*** Block opens ***

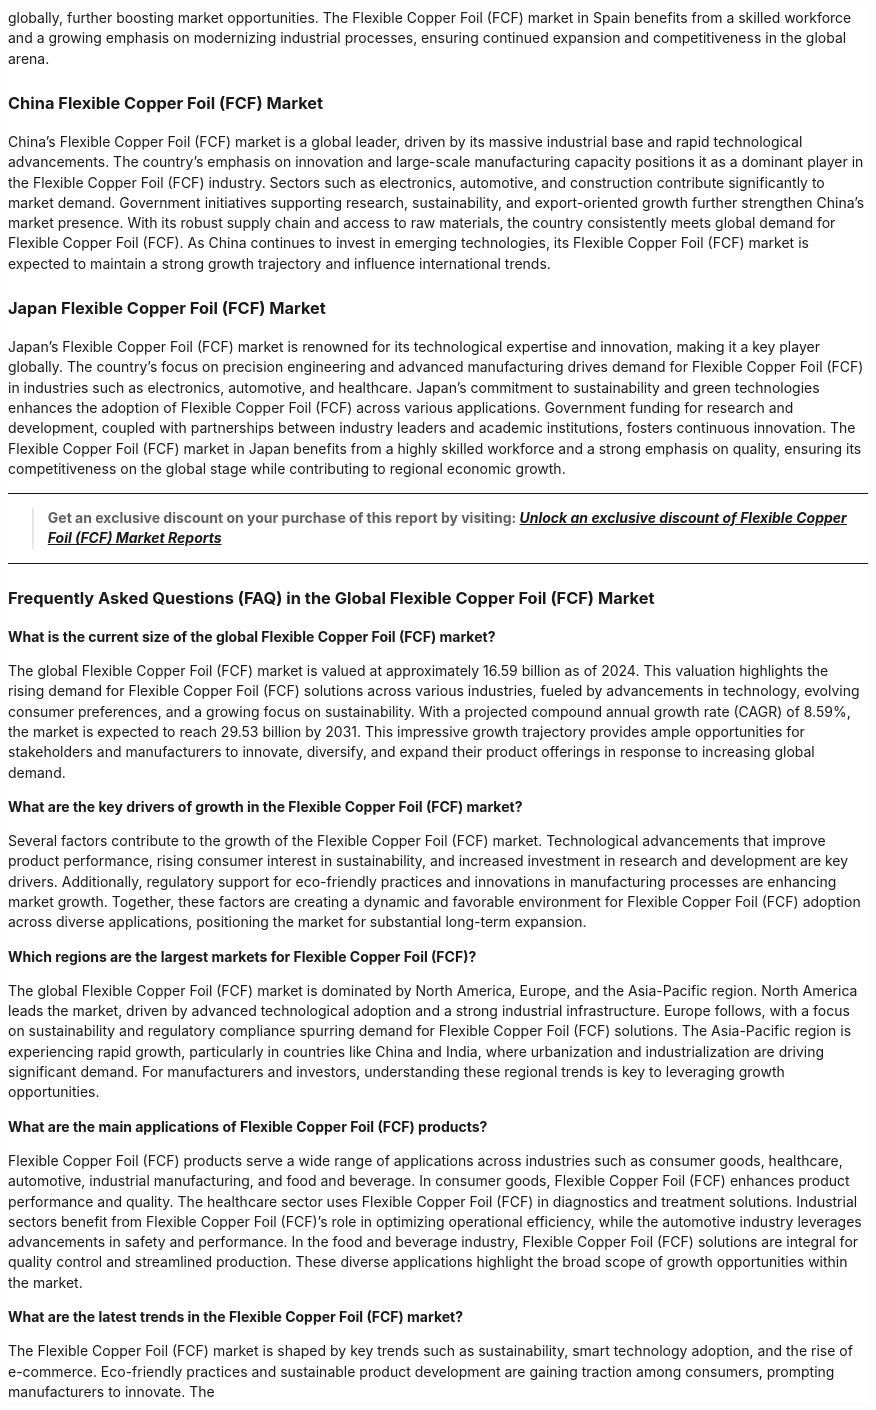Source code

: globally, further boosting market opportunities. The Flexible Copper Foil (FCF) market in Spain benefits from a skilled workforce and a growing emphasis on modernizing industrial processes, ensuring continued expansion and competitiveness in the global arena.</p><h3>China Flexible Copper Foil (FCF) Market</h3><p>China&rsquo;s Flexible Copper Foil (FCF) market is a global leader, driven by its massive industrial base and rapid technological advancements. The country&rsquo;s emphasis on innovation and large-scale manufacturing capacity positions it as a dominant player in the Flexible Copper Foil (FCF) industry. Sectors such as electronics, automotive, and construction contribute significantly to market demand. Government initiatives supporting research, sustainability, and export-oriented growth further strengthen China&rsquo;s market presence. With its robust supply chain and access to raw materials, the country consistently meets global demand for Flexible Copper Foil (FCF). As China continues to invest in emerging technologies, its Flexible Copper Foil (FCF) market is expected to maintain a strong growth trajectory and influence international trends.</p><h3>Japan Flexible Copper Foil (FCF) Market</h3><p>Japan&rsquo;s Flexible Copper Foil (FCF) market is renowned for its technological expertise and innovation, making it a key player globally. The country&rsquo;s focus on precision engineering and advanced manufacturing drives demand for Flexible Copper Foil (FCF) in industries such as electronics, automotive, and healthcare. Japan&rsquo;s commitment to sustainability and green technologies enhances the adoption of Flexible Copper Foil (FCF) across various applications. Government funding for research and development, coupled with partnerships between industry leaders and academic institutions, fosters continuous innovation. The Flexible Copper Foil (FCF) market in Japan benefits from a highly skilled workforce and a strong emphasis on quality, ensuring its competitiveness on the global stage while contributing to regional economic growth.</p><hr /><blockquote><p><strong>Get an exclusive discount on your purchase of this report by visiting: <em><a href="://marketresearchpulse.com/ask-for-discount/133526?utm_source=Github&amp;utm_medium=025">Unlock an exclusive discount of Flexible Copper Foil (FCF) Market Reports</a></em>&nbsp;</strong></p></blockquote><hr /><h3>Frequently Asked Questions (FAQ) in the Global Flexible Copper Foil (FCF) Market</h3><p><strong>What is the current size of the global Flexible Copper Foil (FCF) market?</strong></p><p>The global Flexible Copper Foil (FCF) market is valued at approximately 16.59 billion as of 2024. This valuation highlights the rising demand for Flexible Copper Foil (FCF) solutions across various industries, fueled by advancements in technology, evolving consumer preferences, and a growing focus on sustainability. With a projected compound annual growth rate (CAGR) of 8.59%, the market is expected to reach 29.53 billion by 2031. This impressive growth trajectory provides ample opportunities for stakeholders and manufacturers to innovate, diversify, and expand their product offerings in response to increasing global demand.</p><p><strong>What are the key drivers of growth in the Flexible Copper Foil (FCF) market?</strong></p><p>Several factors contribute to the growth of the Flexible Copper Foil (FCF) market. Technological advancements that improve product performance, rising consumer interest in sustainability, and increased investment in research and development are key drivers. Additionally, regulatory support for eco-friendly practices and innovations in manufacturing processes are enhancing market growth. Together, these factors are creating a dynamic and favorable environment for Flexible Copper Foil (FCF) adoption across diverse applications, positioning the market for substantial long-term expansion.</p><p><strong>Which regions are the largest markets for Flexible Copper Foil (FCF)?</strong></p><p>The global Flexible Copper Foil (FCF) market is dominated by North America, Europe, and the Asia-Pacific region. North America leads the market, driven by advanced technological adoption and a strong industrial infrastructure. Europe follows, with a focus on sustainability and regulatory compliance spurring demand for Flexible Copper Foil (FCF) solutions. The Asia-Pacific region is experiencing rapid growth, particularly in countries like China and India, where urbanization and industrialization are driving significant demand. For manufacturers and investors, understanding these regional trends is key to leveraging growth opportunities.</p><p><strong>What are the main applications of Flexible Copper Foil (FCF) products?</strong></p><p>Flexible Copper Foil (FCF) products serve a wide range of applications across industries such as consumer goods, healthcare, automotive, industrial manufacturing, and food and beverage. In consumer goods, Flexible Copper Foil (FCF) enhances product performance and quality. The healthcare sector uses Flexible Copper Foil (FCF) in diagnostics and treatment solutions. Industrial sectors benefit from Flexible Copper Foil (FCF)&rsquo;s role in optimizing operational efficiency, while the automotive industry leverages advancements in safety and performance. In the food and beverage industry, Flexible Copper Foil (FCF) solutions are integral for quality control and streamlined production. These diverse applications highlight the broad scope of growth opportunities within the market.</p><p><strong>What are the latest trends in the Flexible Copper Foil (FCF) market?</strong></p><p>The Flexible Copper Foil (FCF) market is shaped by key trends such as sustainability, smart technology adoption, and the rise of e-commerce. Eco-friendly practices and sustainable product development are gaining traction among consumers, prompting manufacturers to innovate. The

*** Block closes ***
*** Block opens ***

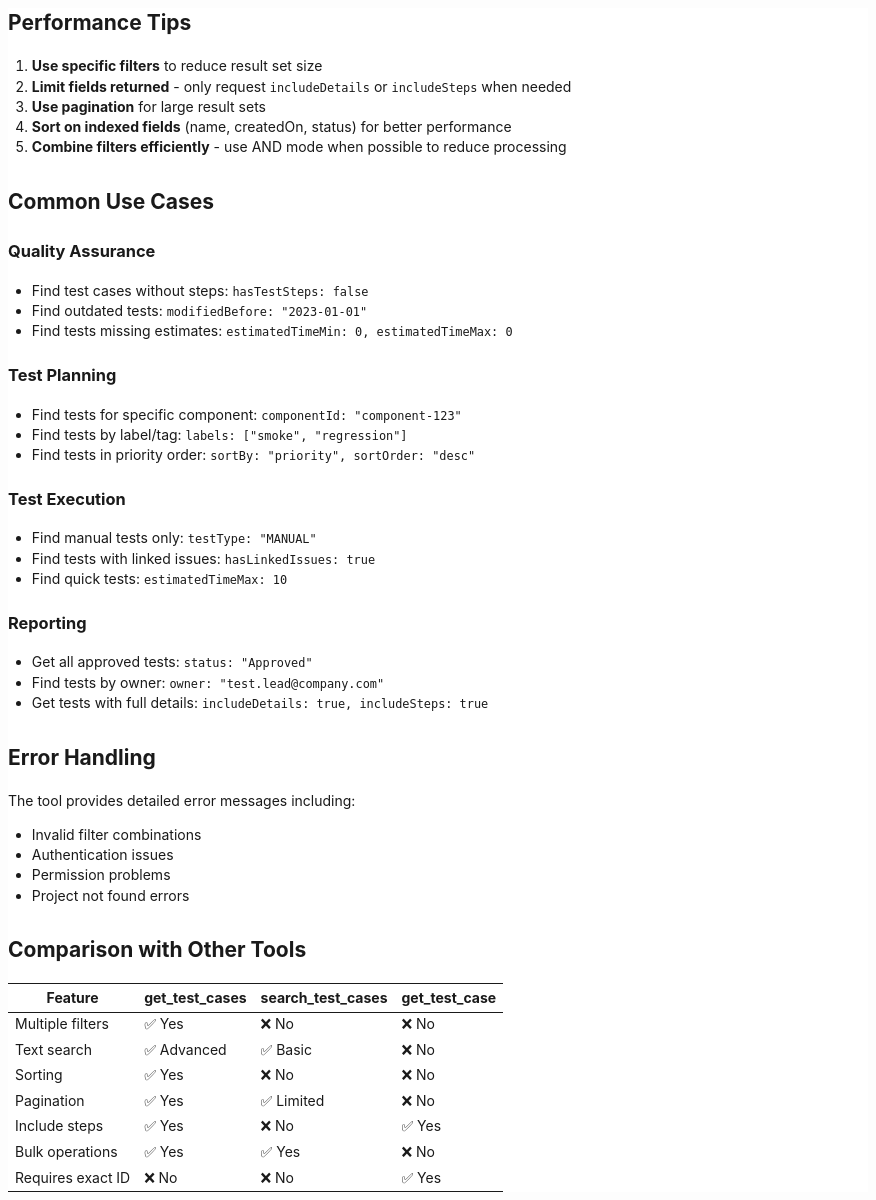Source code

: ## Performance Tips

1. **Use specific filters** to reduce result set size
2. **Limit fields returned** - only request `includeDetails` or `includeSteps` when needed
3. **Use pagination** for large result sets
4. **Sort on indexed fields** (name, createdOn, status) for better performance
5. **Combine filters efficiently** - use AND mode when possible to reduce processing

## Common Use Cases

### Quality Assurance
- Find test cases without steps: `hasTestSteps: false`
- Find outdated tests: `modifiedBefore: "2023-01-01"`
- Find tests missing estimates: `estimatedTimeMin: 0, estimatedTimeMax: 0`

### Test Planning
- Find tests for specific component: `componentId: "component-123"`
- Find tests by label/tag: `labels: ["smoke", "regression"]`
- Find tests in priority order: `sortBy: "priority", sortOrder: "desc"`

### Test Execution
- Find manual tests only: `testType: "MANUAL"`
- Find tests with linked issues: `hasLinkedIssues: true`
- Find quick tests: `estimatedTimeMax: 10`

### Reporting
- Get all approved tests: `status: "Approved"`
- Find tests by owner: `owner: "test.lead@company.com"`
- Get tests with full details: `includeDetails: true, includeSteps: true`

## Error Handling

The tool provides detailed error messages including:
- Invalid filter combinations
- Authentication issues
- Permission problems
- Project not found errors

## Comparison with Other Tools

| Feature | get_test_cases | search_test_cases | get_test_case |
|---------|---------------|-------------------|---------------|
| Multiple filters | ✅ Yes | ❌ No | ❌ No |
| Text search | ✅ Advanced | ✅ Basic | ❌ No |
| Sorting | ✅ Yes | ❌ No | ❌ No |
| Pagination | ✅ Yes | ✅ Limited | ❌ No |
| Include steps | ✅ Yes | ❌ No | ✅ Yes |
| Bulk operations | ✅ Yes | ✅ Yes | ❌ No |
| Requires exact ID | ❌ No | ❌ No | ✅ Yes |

*** Block closes ***
*** Block opens ***

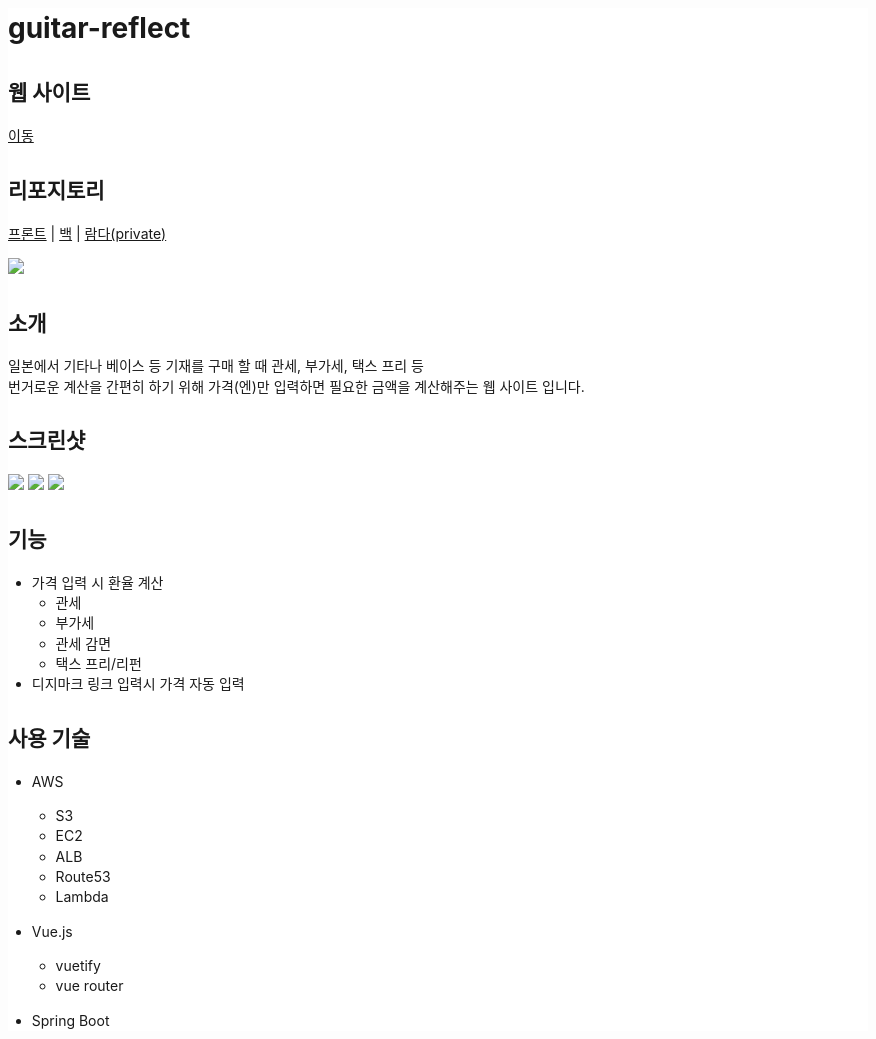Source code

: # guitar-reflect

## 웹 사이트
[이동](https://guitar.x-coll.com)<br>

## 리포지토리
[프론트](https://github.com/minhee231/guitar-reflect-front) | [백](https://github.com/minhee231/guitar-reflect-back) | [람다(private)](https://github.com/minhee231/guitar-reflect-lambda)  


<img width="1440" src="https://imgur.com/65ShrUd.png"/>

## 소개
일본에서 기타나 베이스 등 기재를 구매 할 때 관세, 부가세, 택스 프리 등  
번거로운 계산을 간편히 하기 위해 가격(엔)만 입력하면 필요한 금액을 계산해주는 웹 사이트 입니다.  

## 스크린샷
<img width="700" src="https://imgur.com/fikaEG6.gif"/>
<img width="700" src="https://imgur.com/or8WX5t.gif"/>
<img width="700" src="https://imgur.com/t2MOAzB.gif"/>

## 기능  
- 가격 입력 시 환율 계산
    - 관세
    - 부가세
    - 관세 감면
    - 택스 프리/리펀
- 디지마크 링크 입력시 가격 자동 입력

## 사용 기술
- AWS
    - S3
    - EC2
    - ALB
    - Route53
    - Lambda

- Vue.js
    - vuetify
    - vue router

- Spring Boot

*** Block closes ***

Work task:
Recast the lines as a JSON list of strings, one string per line and no blank lines, starting with the line that contains "The tool provides" and going on through the line that contains "No | ❌ No | ✅ Yes |", both included.

Your response:
[
  "The tool provides detailed error messages including:",
  "- Invalid filter combinations",
  "- Authentication issues",
  "- Permission problems",
  "- Project not found errors",
  "## Comparison with Other Tools",
  "| Feature | get_test_cases | search_test_cases | get_test_case |",
  "|---------|---------------|-------------------|---------------|",
  "| Multiple filters | ✅ Yes | ❌ No | ❌ No |",
  "| Text search | ✅ Advanced | ✅ Basic | ❌ No |",
  "| Sorting | ✅ Yes | ❌ No | ❌ No |",
  "| Pagination | ✅ Yes | ✅ Limited | ❌ No |",
  "| Include steps | ✅ Yes | ❌ No | ✅ Yes |",
  "| Bulk operations | ✅ Yes | ✅ Yes | ❌ No |",
  "| Requires exact ID | ❌ No | ❌ No | ✅ Yes |"
]